### 練習問題
(A) 「The Edge」を紹介する文章から、「目覚めたときから、あなたはも」から「調整することができるんです。」までをすべて、一字も変えずに書き写すこと。
(B) オフィスビル「The Edge」の文章を、最後の文のあとから引き継いで書き進めること。

### 本文
- - - - -
こうした取り組みへの関心は高まる一方ですが、未だに日本での取り組みは欧州レベルに追いつけてはいないのが現状です。
オランダ・アムステルダムのビジネス地区の中心に位置する「The Edge(ジ・エッジ)」は、15階建てのアトリウムを持つオフィスビルです。欧州で最高レベルの環境性能を具現化し、数々の賞を受賞しているオフィスビルであり、前述したようなニーズをくみ取った「働き方を変えるビル」として有名です。今回は世界で最も注目を集め、学ぶべきことが多いこの「The Edge」をご紹介します。
「The Edge」での1日は、スマートフォンアプリから始まります。建物の主テナントであり、世界を股に掛ける会計事務所デロイトが開発したものです。
目覚めたときから、あなたはもうこのアプリを通してつながっています。このアプリが入ったスマートフォンは、いわばEdgeへのパスポートのようなものです。
例えば・・・「The Edge」に到着すると、建物があなたの車を認識し、駐車場に誘導してくれます。到着すると、ガレージのエントリーは自動化されており、カメラがナンバープレートの写真をスナップし、雇用記録と照合し、ゲートを開けてくれます。
ガレージに入ると、センサ搭載のLEDライトが、あなたが近づくにつれて明るくなります。(これは日本の大型スーパーでも、たまに見かけますが、空いている場所を教えてくれるんですね。)
このほかにも、アプリはあらゆることをしてくれます。
例えば、あなたのスケジュールをチェックし、一番よい執務席を探してくれます。(このビルでは、全社員が固定席を持たずに働くフリーアドレススタイル、いや、フリーアドレスより進化したアクティビティベース型ワークスペース※1なのです。)
もし、「Aさんと話したい」と思ったときは、アプリが同僚がどの席に座っているか探してくれます。また、このアプリは自分の近くにある暖房を調整したり、照明の明るさを変えたりしてくれます。正確にはアプリに従業員ごとに好みの温熱環境といった情報を記録でき、従業員がその都度選んだ場所の温熱環境などを、記録を参照しながら調整することができるんです。
アプリは、ジムのルーチンワークを記録管理するのにも使用できますし、夕食のレシピに必要な食材を注文することだって、できるんです。就業時間が過ぎると新鮮な食材の袋がビル指定の場所に届けられ、保管されているので、買い物に行く手間が省けます。
もちろん、すべてのデスクには内蔵のワイヤレス充電器が装備されていますので、携帯電話はいつでも充電で可能です。
これらを実現するために「The Edge」には約28,000個のセンサーが詰まっており、ここで働く人の働き方及び生活をサポートしてくれています。
- - - - -
### 出典抜粋
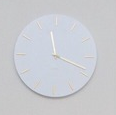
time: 11:18
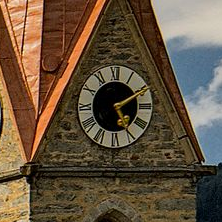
- - - - -
### 解答例
(A)
目覚めたときから、あなたはもうこのアプリを通してつながっています。このアプリが入ったスマートフォンは、いわばEdgeへのパスポートのようなものです。
例えば・・・「The Edge」に到着すると、建物があなたの車を認識し、駐車場に誘導してくれます。到着すると、ガレージのエントリーは自動化されており、カメラがナンバープレートの写真をスナップし、雇用記録と照合し、ゲートを開けてくれます。
ガレージに入ると、センサ搭載のLEDライトが、あなたが近づくにつれて明るくなります。(これは日本の大型スーパーでも、たまに見かけますが、空いている場所を教えてくれるんですね。)
このほかにも、アプリはあらゆることをしてくれます。
例えば、あなたのスケジュールをチェックし、一番よい執務席を探してくれます。(このビルでは、全社員が固定席を持たずに働くフリーアドレススタイル、いや、フリーアドレスより進化したアクティビティベース型ワークスペース※1なのです。)
もし、「Aさんと話したい」と思ったときは、アプリが同僚がどの席に座っているか探してくれます。また、このアプリは自分の近くにある暖房を調整したり、照明の明るさを変えたりしてくれます。正確にはアプリに従業員ごとに好みの温熱環境といった情報を記録でき、従業員がその都度選んだ場所の温熱環境などを、記録を参照しながら調整することができるんです。

(B)
ここでは約3100人が働いていますが、座席はおよそ1000人分しかありません。代わりに、ラウンジチェアやコーヒーバーといった場所が至る場所にちりばめられています。採光のために幅を抑えた執務空間や、各階から見通せるアトリウムを介して、人と人が自然に出会う機会を創出しているのです。
このビルにあるワークスペースの種類は、とても幅広く用意されています。座席デスク、立っているデスク、仕切られたデスク、開放的な長テーブル、カフェスペース、ミーティングルーム、バルコニー席、ラウンジ席、バーカウンター、集中室。
あなたの行き先は全てスケジュールに基づき、かつ空いている場所を案内してくれます。どこに行くにしても、アプリはあなたの光と温度の好みを知り、それに従って環境を調整してくれるのです。
英国の格付け会社BREEAMによると、「The Edge」は過去最高のサステナビリティ・スコアを与えた世界で最も緑の多い建物だそうです。
アトリウムには独特の自然換気のループが作られています。わずかな熱の変化や気流が屋外のように感じるつくりとなっており、晴れた日でも、建物は自然光とガラスの角度で乳白色のまま、ちょうどよい明るさを保ってくれます。
ちなみに、「The Edge」はエネルギー管理の面でも特徴があります。
大きな窓からの自然光が明るさを確保し、熱効率の良い設計のビルのおかげで、「The Edge」は典型的なオフィスビルに比べると7 0%も少ない電力で稼働できています。それだけではなく、隣接する大学の建物の屋上にソーラーパネルを設置したことにより、「The Edge」で消費するよりも多くのエネルギーを生み出すことができました。
また、建物内でどこで働いていても、どれだけのエネルギーを使用しているか、アプリを通してユーザーに知らせることによって、エネルギー使用を意識して管理するように設計されています。
アトリウムは15階分すべてが吹き抜けになっています。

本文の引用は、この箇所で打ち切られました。